_Activity_
Go to the line containing "son meramente orientativos" in the records below. Repeat it and the lines after it exactly, all the way to the end.

^^^^

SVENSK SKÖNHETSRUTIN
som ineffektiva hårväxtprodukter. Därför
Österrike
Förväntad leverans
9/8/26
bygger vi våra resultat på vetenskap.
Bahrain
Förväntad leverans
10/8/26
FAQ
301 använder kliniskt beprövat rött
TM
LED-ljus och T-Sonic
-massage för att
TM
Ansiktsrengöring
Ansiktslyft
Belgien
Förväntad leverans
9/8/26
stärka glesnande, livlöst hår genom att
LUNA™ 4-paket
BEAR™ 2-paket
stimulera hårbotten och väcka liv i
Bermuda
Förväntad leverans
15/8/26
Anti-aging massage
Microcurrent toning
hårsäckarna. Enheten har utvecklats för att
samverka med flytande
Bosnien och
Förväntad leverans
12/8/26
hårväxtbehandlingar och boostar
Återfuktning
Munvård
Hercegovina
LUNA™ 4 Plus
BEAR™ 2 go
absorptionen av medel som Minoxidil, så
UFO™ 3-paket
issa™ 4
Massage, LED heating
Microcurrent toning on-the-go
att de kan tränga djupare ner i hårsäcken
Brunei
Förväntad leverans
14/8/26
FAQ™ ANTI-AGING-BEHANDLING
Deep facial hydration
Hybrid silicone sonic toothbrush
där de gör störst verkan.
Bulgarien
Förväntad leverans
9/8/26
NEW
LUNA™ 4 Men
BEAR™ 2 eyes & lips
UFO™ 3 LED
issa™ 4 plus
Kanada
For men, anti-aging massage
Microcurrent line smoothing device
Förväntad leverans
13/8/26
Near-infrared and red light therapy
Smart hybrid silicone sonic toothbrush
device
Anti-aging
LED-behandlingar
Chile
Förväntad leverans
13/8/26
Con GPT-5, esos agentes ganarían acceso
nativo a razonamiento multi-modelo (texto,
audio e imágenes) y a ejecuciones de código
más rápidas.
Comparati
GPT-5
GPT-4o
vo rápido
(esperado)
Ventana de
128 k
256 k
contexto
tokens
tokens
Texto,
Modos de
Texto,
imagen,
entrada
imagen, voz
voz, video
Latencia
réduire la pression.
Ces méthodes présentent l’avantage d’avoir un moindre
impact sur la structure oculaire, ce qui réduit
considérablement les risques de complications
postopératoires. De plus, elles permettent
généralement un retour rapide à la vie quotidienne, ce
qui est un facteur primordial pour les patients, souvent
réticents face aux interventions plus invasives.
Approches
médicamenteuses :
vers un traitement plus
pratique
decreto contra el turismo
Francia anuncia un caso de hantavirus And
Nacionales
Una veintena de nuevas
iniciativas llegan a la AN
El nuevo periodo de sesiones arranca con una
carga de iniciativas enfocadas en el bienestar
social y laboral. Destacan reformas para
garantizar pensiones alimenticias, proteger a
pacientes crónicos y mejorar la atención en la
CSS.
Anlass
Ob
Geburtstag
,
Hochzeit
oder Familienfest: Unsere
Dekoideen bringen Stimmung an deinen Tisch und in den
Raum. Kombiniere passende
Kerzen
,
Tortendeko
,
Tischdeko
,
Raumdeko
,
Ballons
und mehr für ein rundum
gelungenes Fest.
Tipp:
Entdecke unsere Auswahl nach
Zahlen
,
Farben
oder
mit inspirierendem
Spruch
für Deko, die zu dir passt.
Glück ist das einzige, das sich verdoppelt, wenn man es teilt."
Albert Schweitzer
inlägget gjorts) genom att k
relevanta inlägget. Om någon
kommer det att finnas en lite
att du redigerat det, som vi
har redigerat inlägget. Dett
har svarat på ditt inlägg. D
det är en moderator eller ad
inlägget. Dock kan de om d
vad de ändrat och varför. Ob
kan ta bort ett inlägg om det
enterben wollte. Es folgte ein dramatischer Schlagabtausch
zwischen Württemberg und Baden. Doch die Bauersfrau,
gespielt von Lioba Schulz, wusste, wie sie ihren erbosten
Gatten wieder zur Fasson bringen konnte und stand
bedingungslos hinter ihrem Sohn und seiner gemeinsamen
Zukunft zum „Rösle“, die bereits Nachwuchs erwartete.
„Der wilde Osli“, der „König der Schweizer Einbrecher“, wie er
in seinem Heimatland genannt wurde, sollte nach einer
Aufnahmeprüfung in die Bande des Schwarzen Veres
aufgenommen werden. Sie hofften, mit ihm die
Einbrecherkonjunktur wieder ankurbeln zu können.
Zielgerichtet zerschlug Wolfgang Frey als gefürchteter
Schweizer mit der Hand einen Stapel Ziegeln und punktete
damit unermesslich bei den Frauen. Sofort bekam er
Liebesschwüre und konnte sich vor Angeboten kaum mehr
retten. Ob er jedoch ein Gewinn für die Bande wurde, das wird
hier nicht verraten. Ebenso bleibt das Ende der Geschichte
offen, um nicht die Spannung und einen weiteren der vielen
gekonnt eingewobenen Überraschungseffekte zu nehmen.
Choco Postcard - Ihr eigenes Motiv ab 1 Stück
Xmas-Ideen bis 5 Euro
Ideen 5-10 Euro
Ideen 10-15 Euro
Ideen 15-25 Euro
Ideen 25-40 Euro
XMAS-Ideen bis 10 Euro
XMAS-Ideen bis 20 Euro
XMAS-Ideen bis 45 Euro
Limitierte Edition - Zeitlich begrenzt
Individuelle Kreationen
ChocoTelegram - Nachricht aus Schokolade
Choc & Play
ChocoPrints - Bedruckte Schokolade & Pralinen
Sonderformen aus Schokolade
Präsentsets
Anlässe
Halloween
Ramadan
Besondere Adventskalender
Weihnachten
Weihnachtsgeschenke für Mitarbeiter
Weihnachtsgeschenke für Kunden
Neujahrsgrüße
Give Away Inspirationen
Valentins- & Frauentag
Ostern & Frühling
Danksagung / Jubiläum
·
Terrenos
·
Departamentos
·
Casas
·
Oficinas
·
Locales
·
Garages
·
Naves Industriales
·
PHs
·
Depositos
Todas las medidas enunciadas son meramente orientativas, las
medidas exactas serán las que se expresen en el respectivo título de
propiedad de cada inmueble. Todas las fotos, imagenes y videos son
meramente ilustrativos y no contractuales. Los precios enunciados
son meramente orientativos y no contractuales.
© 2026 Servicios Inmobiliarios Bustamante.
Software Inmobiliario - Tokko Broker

^^^^

_Answer box_
son meramente orientativos y no contractuales.
© 2026 Servicios Inmobiliarios Bustamante.
Software Inmobiliario - Tokko Broker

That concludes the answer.